It doesn’t hit you until they are gone. Sure, we have been talking about it for a while, preparing in every way possible but it doesn’t hit you until the quiet takes over. The abruptness of it all is what is so hard. Until that time, you are going 100 mph, there is activity in the house, you are checking off all the boxes to get ready for college, shopping, packing and then going to school and setting up a new life. You say your goodbyes and that is when life abruptly changes, in a moment, when you return home and the house is seems so quiet and empty.
We have been alone before when our children went to camp for a month and eventually for the summer. The first few days were strange but then you get used to it. This time it is different because of what it represents. It is no longer a brief period of time when the house is quiet.
For 21 years, our life has revolved around the day to day activities of our children. That time has come to a close. Now they will return but as “visitors” rather than residents. At least that is what we are planning….
Their departure represents a new set of chapters and also reminds us of all the years that have actually passed while we were busy going to school events, sports practices, baseball, basketball, football games and countless other activities. We come up for air now and realize our youth is behind us. Children seem to make you feel younger, regardless of the number of candles on the cake. My husband and I look at each other as we walk through our sons’ college campus. We both are envious, wishing we could do it all over again, especially knowing what we do now. Our time has passed and we will live vicariously through our children.
Those who have been through the process of raising children will tell you, “It goes so fast.” I have to admit, there were many moments I wondered what they were talking about. Life with children has its ups and downs and there were certain moments where I would think of the trials and tribulations of the day, children in tow, thinking this is not going so fast.
Life is busy thinking about what’s for dinner, where we need to be, what is next on the agenda. It is not until it comes to a sudden halt that I start reflecting, looking at all the family photos and realizing it went so fast. How did that happen? It is all a blur. Now what?
I reflect on what I observe around me. People raising children, micromanaging their every move. What they eat, what they say, what they wear, what they watch. Everything they do. We can be very controlling, so protective and we manage everything. And then one day all of that changes. They start eating junk food, swearing, engaging in friendships we may not approve of, drinking, smoking, having sex and we have to readjust. Those doctor’s appointments we religiously scheduled and held our children’s hand now turn into “I am sorry, he is 18 and we can’t discuss anything with you.”

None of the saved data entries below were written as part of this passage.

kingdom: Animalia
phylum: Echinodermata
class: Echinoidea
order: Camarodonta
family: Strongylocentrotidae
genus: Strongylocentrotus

We take control over the little things but realize that it is no longer about control. We have done everything we could to provide our children with the tools to leave the nest and it is now up to them to control their future. I think our adjustment is harder than that of my parents because they didn’t micromanage. They were often removed and let us grow up faster.
I need to let go. The worry will not go away but will change, as I will not know their every move. They will make their own choices. They will take risks that make me shudder. Each night I will say a prayer that they will stay safe.
Though our children may not make all the same choices we may make, the hope is that we have given them a tool box for making their own decisions. We are proud of who they have become and it is time to let them fly.
Still, I give my advice as my youngest heads out the door. That is the constant that will never change. Our support and and advice.
I won’t miss:
I will miss:
It is kind of like turning 50. You think about it for months and months, dreading the day. And then when the day passes you realize it isn’t so bad after all. A new energy takes over.
As the days, go by I will ease into my new chapter a life without the chaos, the activity, my children.
And just when I start to really get used to it, they will be back. And I will have to adjust all over again.